Frank leaves and joins Noble in the church and Rose heads for Frank's house to confront Mary. Her son comes to the church, hoping to see his mother one last time before they send him to reform school. Frank and Noble bring him back to the farm and manage an agreement with the boarding manager, Mr. Harmon. On the other hand, thinking herself alone in the house, Mary unlocks the door and comes out of the room. There she meets Rose, who has decided to try to help Frank find happiness, even if it is not with her. Rose argues her point with Mary and makes her understand Rose's love for her father, and finally Mary accepts her, asking her to stay for coffee. Frank, Rose, Noble, and Mary have breakfast together. In the end, Rose and Frank take Ralph out of the work farm and the three happily walk toward the horizon.

==Production==
The Black Orchids original title was The Flower Maker.

===Casting===
The Black Orchid was originally purchased by Paramount Pictures with the intent of having Anna Magnani in the lead role, however, with her schedule so busy and the hiring of producer Carlo Ponti, Ponti hired his wife Sophia Loren. She was paid $225,000.
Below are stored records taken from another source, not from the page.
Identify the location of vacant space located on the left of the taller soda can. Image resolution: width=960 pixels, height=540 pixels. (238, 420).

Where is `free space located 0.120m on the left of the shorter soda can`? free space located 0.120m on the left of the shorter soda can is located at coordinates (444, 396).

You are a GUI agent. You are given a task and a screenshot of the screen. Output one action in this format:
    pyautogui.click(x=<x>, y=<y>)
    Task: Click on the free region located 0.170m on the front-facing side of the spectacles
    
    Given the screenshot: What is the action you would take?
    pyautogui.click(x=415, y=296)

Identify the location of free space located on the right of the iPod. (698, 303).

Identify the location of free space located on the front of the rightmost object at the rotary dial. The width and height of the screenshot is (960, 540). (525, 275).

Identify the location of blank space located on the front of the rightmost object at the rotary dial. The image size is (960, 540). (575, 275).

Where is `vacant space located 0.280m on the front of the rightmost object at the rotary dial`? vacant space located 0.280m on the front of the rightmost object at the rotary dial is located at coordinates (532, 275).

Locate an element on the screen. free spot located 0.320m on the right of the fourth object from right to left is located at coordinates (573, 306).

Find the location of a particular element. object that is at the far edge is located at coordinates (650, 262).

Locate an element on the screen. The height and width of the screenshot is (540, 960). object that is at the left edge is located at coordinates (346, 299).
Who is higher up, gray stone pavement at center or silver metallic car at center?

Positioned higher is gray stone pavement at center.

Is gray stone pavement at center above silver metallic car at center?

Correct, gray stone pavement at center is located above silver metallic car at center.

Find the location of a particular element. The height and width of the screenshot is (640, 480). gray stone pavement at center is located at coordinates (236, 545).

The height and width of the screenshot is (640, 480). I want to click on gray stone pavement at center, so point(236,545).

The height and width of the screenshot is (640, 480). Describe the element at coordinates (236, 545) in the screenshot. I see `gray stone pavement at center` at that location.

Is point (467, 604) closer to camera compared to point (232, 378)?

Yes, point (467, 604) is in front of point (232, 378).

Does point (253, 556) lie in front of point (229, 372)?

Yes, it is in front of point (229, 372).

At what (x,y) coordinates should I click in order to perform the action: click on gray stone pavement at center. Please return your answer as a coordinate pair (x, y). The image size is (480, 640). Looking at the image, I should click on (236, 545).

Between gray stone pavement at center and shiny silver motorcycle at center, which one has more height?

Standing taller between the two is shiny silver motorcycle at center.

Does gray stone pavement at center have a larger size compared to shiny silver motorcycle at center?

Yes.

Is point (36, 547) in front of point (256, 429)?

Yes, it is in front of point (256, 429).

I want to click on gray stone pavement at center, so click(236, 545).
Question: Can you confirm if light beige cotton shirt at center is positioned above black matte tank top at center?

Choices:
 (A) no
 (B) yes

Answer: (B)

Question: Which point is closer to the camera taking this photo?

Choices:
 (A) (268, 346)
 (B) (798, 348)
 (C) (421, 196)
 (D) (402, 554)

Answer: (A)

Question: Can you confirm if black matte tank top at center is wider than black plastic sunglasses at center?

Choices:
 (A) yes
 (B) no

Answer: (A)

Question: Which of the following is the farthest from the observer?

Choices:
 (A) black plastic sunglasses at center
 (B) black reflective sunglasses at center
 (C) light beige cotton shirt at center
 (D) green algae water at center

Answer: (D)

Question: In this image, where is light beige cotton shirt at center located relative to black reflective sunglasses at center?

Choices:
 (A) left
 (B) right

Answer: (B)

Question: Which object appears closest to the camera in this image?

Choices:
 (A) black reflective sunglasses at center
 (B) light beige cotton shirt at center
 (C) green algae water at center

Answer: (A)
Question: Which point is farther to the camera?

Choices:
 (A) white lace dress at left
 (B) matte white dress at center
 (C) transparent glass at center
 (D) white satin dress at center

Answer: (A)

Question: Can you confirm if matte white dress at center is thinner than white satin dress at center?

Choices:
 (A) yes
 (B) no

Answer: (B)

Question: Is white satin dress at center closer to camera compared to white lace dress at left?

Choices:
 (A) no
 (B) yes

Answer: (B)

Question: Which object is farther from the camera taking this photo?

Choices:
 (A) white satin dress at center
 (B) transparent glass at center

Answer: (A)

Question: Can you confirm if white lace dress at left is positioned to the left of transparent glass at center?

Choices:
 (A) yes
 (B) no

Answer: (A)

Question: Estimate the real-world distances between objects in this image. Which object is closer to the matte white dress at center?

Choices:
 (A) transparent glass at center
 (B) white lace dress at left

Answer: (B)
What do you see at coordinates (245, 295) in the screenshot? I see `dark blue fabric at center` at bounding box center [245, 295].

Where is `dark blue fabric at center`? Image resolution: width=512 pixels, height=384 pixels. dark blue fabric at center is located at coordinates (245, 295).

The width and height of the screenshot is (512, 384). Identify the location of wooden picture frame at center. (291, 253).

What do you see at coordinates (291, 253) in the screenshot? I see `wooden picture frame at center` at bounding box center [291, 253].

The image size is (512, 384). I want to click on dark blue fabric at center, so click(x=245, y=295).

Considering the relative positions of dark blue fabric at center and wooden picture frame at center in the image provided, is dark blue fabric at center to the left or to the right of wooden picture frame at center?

Filming began February 1958. Ritt called Loren "a terrific lady. I enjoyed making it, it was an easy film to make. Tony [Quinn] and she were terrific together. I didn't have any illusions about the film."

===Soundtrack===
The Black Orchid is the first Hollywood film of Italian composer Alessandro Cicognini released by Dot Records.

==Novelization==
A novelization of the screenplay was written by American author Edward S. Aarons (1916–1975) under the pseudonym Edward S. Ronns.

==Reception==
===Critical response===
The staff at Variety wrote in their review: "Orchid has a flavor of Marty, a touch of Wild Is the Wind. The story threads and changing emotions are securely locked in through Martin Ritt’s honest direction. Without pushing, he tells an intricately drawn story with a smooth, authoritative hand." Film critic Bosley Crowther of The New York Times wrote in his review: "When anyone gives his director what Mr. Quinn gives Martin Ritt, it is certainly too bad that the director hasn't something equally good to give back to him. But, unfortunately, Joseph Stefano, who wrote the original script, did not put into the hands of the director a story that is up to Mr. Quinn."

For her performance in the film, Sophia Loren won the Coppa Volpi for best actress at the Venice International Film Festival.

===Release===
The Black Orchid was released in theatres on February 12, 1959. The film was released on DVD on August 31, 2004, by Paramount Home Entertainment.